*Document section*:
::::::::

By Jesse Sanes
In a blog post on the website of Californians for Population Stabilization (CAPS), environmentalist Dave Foreman got a great deal of praise for his recent book Man Swarm and his message of overpopulation reeking havoc on the world’s ecological systems. he author of the article, Leon Kolankiewicz, is a familiar face from anti-immigrant circles. He is both on Tanton-network front group Progressives for Immigration Reform’s advisory team and is an advisory board member of CAPS.
CAPS is California’s leading anti-immigrant organization and is listed on FAIR’s website as a state contact. CAPS, like FAIR, has received funding from the Pioneer Fund, a foundation that has a long history of promoting the genetic superiority of white, European-Americans through the study of eugenics. Kolankiewicz is also the co-creator of the Sprawl City website, writes for Center for Immigration Studies, and is a former member of Carrying Capacity Network. The Carrying Capacity Network’s president, Virginia Abernethy, is a self-described white separatist.

::::::::

*Exercise data*:
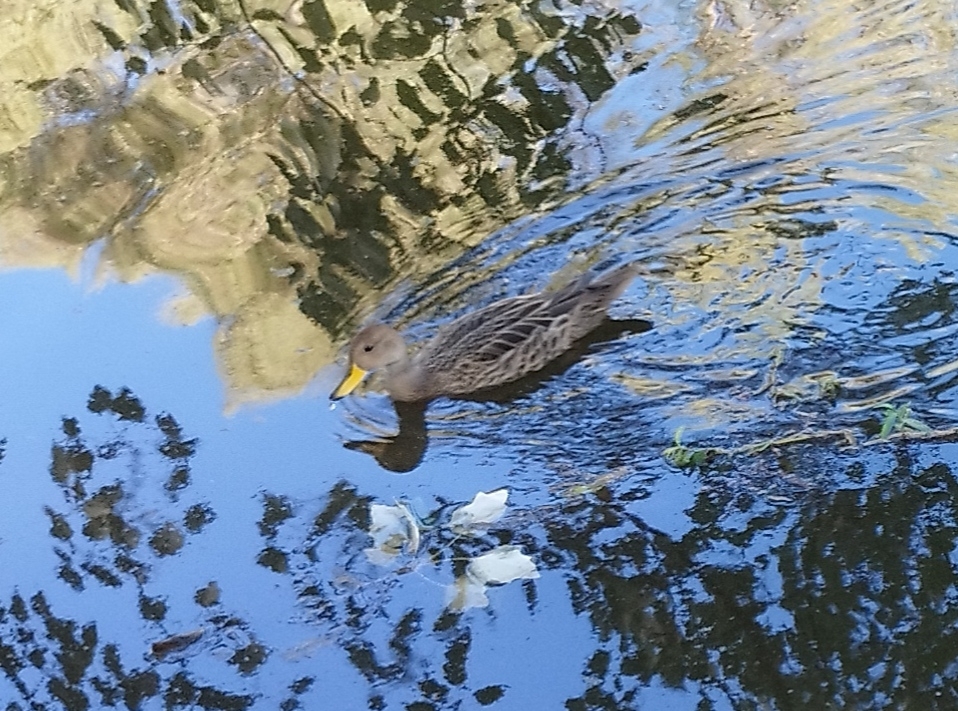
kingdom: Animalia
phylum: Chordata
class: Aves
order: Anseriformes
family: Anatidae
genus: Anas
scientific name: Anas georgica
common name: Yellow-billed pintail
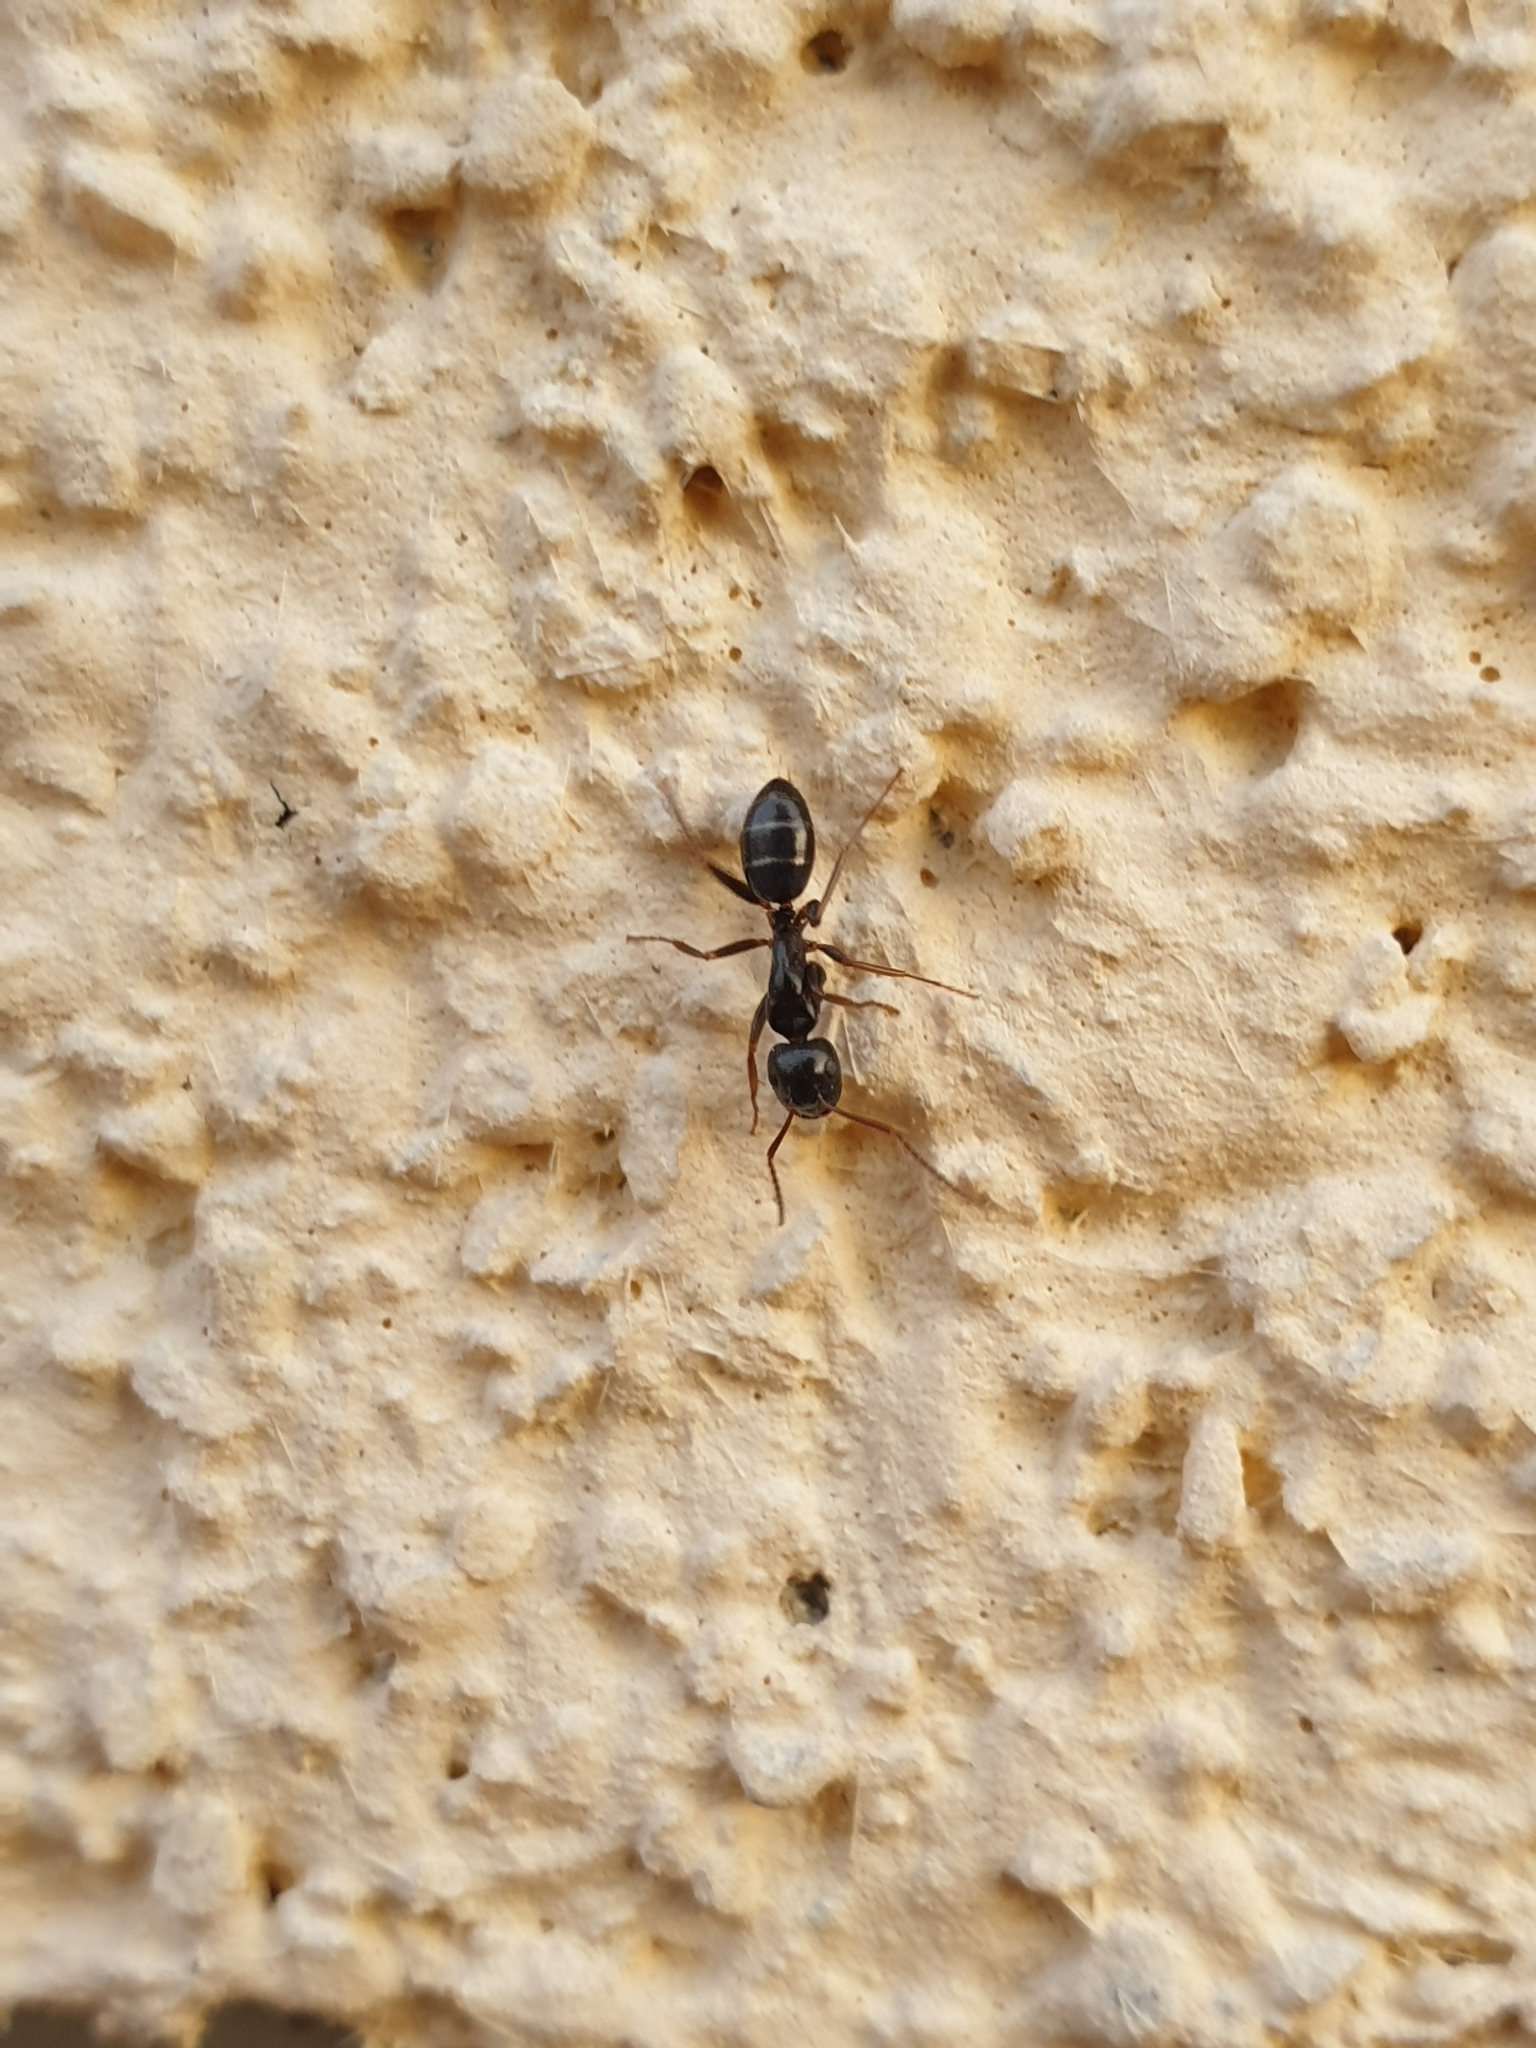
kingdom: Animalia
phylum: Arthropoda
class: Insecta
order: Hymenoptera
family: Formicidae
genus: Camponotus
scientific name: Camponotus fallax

::::::::

*What is being asked*:
Copy out the whole CAPS article word for word. Work only from the CAPS article, not the listing.

*Solution to the exercise*:
By Jesse Sanes
In a blog post on the website of Californians for Population Stabilization (CAPS), environmentalist Dave Foreman got a great deal of praise for his recent book Man Swarm and his message of overpopulation reeking havoc on the world’s ecological systems. he author of the article, Leon Kolankiewicz, is a familiar face from anti-immigrant circles. He is both on Tanton-network front group Progressives for Immigration Reform’s advisory team and is an advisory board member of CAPS.
CAPS is California’s leading anti-immigrant organization and is listed on FAIR’s website as a state contact. CAPS, like FAIR, has received funding from the Pioneer Fund, a foundation that has a long history of promoting the genetic superiority of white, European-Americans through the study of eugenics. Kolankiewicz is also the co-creator of the Sprawl City website, writes for Center for Immigration Studies, and is a former member of Carrying Capacity Network. The Carrying Capacity Network’s president, Virginia Abernethy, is a self-described white separatist.